Problems to work on -
1. Write out everything from "Motorsport New Zealand is the" down to "motorsports in New Zealand." in the passage on Motorsport New Zealand, swapping "drivers" for "racers".
2. Continue the passage on Motorsport New Zealand from the point at which it stops.

Reading passage -
*** Begin section ***

Motorsport New Zealand is the national governing and sanctioning body for four-wheeled motorsport in New Zealand. It is affiliated with the Federation Internationale de l'Automobile (FIA).

==Responsibilities==
As well as the competitors’, officials and member clubs, MotorSport New Zealand has responsibilities to the motor trade and other supporters, government, the public and to the FIA. Together with its organisational role, MotorSport New Zealand is concerned with the fitness of drivers, circuit (including all courses and tracks) safety, the construction and eligibility of vehicles, all aspects of safety, administration of justice and the progress of motorsports in New Zealand.

MotorSport New Zealand has been a member of the FIA since 1956. Initially, membership was through the RAC who was the controlling body for motorsport in the British Commonwealth, and direct membership followed on the dismantling of the British Commonwealth in the early 1970s.

==History==
MotorSport New Zealand was initially inaugurated in October 1947 as the Association of New Zealand Car Clubs. Incorporation was achieved in November 1950 and in 1967, with a membership of 58 clubs, the name was changed to Motorsport Association of New Zealand Inc.

*** End section ***

Source data -

*** Begin section ***

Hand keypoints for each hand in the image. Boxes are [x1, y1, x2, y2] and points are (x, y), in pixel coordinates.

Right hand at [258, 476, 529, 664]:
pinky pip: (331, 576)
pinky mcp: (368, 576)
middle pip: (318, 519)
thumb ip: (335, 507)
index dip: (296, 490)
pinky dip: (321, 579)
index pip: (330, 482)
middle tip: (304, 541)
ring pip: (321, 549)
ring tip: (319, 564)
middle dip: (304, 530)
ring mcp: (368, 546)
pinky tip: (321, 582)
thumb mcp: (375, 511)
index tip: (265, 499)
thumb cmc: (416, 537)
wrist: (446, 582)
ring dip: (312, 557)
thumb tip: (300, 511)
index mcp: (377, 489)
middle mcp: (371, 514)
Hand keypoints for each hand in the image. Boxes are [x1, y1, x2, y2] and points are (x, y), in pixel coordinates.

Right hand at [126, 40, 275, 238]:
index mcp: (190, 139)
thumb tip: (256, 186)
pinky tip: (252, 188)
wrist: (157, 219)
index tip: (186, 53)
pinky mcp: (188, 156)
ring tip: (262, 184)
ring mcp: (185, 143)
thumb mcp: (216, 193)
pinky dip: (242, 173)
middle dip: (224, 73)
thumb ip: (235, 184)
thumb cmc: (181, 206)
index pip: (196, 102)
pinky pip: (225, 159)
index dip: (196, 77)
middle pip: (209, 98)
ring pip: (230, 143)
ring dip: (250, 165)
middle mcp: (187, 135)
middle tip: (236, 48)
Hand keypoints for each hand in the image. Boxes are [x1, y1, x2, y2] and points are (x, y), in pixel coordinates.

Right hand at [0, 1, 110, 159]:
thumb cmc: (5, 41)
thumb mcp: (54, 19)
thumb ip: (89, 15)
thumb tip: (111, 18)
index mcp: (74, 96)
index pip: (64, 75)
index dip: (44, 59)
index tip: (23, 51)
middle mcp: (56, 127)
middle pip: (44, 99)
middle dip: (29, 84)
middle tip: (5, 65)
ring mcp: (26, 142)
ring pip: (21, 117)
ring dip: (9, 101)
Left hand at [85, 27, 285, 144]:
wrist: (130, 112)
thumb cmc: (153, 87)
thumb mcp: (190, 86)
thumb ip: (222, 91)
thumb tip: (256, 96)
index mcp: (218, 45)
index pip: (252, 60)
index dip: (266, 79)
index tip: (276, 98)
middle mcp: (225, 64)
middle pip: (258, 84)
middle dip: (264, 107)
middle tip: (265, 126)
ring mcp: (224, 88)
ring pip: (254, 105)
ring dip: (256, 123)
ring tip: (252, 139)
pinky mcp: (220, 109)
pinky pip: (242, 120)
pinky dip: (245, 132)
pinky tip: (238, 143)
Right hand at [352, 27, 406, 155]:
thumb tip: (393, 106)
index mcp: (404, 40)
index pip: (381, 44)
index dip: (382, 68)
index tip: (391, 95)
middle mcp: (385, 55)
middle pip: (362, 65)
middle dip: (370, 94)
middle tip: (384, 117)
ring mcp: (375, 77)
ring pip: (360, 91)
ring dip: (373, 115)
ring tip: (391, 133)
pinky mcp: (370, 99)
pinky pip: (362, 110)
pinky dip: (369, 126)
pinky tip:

*** End section ***

Answers to the problems -
1.
Motorsport New Zealand is the national governing and sanctioning body for four-wheeled motorsport in New Zealand. It is affiliated with the Federation Internationale de l'Automobile (FIA).

==Responsibilities==
As well as the competitors’, officials and member clubs, MotorSport New Zealand has responsibilities to the motor trade and other supporters, government, the public and to the FIA. Together with its organisational role, MotorSport New Zealand is concerned with the fitness of racers, circuit (including all courses and tracks) safety, the construction and eligibility of vehicles, all aspects of safety, administration of justice and the progress of motorsports in New Zealand.

2.
In 1996, the name was changed to its present title. Membership of the organisation has continued to expand since with now around 100 member clubs holding membership.

==New Zealand Grand Prix==
MotorSport New Zealand is one of only two ASN's permitted the official use of "Grand Prix" outside of Formula 1. The New Zealand Grand Prix was first held in 1950 at the Ohakea Circuit. The winners include international stars such as Stirling Moss, Jack Brabham, John Surtees, Graham Hill, Jackie Stewart, Keke Rosberg, Lance Stroll and Lando Norris. Homegrown heroes Bruce McLaren, Chris Amon, Ken Smith, Craig Baird, Greg Murphy, Mitch Evans, Earl Bamber, Nick Cassidy and Liam Lawson have also won the prestigious race.